Document text:
---------------

Pancreatic cancer is the fourth leading cause of cancer mortality in the United States. [1] The outcome of patients with pancreatic cancer has been dismal with a 5% 5-year-survival rate. [2] The lethality of pancreatic cancer is due to its aggressive biological behaviors including a great potential for invasion and metastasis, and resistance to currently available anti-cancer agents. The molecular mechanisms responsible for these characteristics is largely unknown, and must be understood to improve the treatment outcomes of patients with pancreatic cancer.

Protein tyrosine kinase 6 (PTK6), or breast tumor related kinase (BRK) is a non-receptor type tyrosine kinase. It is related to the c-Src kinase family, possessing SH2 and SH3 domains. [3] PTK6 promotes cell differentiation in normal epithelial cells and is barely expressed in mature epithelial cells in gastrointestinal tract, breast or skin. [3][5] Although aberrant overexpression of PTK6 has been identified in several epithelial cancers, including cancers of the breast, lung, melanoma, prostate, colon, and ovary, the functions of PTK6 in cancer biology have not been fully characterized. [3], [6][12].

In this study, we evaluated the role of PTK6 on pancreatic cancer cell invasion and explored the downstream signals that might mediate such an effect. Our findings suggest that PTK6 regulates invasiveness by activating ERK and raises the possibility that PTK6 may be an important new molecular target to improve the efficacy of therapy for pancreatic cancer.

---------------

Questions to answer:
(1) Decide whether each statement agrees with the PTK6 passage, answering yes or no and quoting the words from the passage that settle it: (a) PTK6 is a receptor type tyrosine kinase. (b) PTK6 is barely expressed in mature epithelial cells of the skin. (c) The molecular mechanisms behind the aggressive behavior of pancreatic cancer are well established.
(2) Answer these questions from the PTK6 passage, one answer per line:
(a) What 5-year survival rate does it give for patients with pancreatic cancer?
(b) Which domains does PTK6 possess?
(c) Which signal do the findings suggest PTK6 activates to regulate invasiveness?
(3) Retype the part of the PTK6 passage starting at "Pancreatic cancer is the" and ending at "with pancreatic cancer.".
The items after the PTK6 passage are separate material with no connection to it.

Source information:
---------------

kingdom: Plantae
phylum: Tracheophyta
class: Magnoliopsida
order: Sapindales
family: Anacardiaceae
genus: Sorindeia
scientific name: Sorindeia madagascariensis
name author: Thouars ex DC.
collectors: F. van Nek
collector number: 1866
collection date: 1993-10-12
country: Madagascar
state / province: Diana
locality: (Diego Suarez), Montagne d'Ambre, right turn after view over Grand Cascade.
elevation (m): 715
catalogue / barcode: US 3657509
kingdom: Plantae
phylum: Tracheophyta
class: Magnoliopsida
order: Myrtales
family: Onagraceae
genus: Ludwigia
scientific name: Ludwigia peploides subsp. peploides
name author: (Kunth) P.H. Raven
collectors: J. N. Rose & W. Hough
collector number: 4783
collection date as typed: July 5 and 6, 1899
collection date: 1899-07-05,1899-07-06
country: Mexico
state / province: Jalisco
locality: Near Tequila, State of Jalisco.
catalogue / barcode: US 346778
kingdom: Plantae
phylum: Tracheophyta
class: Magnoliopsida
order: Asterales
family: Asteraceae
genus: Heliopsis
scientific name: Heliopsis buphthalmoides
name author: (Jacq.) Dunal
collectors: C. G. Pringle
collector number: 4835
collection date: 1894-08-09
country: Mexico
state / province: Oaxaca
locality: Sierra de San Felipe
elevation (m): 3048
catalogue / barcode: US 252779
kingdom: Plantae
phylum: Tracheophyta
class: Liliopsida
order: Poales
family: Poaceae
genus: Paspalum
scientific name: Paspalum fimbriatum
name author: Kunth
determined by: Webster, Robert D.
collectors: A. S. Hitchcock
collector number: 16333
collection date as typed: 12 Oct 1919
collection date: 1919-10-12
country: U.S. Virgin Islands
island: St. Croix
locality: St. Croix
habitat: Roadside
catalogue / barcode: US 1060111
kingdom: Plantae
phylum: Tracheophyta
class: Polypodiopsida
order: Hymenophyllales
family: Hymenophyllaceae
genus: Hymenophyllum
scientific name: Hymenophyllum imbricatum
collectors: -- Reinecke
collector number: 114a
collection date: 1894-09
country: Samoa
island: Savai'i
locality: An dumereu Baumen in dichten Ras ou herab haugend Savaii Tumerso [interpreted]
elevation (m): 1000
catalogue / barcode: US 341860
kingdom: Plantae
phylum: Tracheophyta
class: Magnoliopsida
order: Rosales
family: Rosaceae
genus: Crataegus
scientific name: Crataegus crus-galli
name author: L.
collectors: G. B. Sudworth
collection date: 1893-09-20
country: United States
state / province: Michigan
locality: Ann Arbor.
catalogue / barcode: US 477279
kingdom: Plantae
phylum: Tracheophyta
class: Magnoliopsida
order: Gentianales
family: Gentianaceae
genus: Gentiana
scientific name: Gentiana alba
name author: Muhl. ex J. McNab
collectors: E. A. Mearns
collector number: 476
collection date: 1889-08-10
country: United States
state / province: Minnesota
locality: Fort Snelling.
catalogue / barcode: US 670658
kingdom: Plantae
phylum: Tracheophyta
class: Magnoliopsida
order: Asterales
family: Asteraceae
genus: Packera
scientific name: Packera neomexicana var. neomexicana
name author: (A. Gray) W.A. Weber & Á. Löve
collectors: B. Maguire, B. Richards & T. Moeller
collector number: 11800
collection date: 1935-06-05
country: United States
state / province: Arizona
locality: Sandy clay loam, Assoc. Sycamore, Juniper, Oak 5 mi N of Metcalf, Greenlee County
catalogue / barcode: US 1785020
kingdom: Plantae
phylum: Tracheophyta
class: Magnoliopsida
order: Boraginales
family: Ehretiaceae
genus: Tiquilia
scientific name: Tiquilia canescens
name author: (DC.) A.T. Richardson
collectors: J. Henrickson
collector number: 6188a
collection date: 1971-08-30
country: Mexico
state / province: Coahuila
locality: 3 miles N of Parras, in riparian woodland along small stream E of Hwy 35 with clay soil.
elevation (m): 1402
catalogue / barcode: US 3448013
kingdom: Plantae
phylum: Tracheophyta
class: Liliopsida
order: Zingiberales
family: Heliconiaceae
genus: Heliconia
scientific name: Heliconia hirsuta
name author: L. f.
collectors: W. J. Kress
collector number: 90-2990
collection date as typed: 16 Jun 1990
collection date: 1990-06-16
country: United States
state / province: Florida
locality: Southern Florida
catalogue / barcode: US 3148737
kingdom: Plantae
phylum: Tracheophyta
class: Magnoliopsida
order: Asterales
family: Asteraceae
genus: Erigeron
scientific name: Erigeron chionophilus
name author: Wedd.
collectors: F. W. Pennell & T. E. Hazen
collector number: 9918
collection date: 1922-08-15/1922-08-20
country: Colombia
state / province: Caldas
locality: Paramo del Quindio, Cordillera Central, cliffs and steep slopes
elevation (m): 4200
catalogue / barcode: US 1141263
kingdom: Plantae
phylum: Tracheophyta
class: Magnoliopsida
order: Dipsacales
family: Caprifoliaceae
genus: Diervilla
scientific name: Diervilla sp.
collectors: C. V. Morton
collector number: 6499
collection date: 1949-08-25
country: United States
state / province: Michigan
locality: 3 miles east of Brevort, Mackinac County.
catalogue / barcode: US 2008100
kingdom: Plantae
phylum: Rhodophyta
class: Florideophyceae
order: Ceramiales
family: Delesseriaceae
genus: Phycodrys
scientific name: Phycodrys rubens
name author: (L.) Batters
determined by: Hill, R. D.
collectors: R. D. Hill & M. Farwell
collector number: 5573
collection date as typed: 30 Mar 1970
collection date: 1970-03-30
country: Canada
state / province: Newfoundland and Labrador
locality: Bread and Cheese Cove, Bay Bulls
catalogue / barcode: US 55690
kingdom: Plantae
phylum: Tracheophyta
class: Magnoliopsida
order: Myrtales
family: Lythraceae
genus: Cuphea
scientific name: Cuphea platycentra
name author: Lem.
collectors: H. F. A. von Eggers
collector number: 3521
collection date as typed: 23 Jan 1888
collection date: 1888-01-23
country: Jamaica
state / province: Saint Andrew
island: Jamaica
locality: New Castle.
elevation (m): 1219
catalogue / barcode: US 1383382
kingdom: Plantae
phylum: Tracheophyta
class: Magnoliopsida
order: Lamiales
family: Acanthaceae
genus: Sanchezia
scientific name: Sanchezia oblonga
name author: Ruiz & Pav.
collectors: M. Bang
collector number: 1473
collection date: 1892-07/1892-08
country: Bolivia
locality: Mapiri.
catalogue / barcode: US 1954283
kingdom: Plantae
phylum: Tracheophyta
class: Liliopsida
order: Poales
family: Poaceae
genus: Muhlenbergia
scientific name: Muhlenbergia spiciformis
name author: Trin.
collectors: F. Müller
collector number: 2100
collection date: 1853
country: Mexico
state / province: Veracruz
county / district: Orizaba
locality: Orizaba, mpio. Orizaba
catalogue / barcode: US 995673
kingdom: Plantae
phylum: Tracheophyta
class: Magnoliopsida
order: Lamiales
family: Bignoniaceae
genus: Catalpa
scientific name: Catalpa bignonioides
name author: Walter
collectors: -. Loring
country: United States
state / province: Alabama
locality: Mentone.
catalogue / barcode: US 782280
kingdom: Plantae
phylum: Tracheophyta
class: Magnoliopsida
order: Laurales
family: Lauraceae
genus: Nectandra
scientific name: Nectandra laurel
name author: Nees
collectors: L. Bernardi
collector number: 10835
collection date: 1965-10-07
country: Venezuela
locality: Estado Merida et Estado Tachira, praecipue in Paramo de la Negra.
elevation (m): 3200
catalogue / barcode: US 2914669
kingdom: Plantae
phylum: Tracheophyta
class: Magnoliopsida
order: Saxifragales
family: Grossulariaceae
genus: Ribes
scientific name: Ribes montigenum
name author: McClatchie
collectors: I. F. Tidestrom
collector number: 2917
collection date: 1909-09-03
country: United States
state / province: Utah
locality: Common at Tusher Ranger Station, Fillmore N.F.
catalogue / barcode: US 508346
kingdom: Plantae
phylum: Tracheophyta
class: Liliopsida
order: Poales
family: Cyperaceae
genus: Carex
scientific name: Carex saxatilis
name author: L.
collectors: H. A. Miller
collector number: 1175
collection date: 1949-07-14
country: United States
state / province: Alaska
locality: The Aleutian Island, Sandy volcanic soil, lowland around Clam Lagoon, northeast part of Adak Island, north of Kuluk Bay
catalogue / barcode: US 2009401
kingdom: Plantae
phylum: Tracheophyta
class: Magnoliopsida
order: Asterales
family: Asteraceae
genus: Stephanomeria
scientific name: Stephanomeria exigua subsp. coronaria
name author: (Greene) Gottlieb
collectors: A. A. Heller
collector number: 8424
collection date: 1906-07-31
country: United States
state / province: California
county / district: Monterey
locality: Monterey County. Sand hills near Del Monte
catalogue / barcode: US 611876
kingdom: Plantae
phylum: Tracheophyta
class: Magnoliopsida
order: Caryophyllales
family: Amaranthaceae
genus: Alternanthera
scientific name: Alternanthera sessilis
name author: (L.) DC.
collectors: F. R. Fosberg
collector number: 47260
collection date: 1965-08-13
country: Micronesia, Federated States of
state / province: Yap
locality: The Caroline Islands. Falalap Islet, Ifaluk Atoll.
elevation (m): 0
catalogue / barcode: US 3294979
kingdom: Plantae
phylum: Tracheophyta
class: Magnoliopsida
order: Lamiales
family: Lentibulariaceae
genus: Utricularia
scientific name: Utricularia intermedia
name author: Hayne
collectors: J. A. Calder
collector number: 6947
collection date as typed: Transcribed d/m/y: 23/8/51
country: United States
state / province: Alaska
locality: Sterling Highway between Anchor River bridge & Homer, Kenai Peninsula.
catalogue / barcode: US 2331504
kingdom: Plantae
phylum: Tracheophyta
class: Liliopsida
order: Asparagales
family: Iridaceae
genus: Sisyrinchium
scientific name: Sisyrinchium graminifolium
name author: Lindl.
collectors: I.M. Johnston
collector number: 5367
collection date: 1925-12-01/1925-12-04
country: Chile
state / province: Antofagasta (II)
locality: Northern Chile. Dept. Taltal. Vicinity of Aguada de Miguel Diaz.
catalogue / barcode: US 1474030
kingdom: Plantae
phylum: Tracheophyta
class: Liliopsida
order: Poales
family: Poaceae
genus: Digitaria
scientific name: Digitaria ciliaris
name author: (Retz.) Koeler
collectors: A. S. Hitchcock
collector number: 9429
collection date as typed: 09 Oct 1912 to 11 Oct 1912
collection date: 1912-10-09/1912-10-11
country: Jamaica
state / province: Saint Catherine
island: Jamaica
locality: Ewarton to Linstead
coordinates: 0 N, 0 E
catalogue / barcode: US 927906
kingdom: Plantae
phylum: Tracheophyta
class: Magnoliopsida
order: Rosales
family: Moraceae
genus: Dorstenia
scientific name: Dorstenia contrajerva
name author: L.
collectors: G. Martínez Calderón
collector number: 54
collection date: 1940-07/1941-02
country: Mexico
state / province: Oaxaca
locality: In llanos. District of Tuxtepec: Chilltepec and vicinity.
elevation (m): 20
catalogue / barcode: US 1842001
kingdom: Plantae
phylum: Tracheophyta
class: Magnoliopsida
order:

---------------

Solutions in order:
(1)
(a) No: "is a non-receptor type tyrosine kinase"
(b) Yes: "is barely expressed in mature epithelial cells in gastrointestinal tract, breast or skin"
(c) No: "The molecular mechanisms responsible for these characteristics is largely unknown"

(2)
(a) 5%
(b) SH2 and SH3 domains
(c) ERK

(3)
Pancreatic cancer is the fourth leading cause of cancer mortality in the United States. [1] The outcome of patients with pancreatic cancer has been dismal with a 5% 5-year-survival rate. [2] The lethality of pancreatic cancer is due to its aggressive biological behaviors including a great potential for invasion and metastasis, and resistance to currently available anti-cancer agents. The molecular mechanisms responsible for these characteristics is largely unknown, and must be understood to improve the treatment outcomes of patients with pancreatic cancer.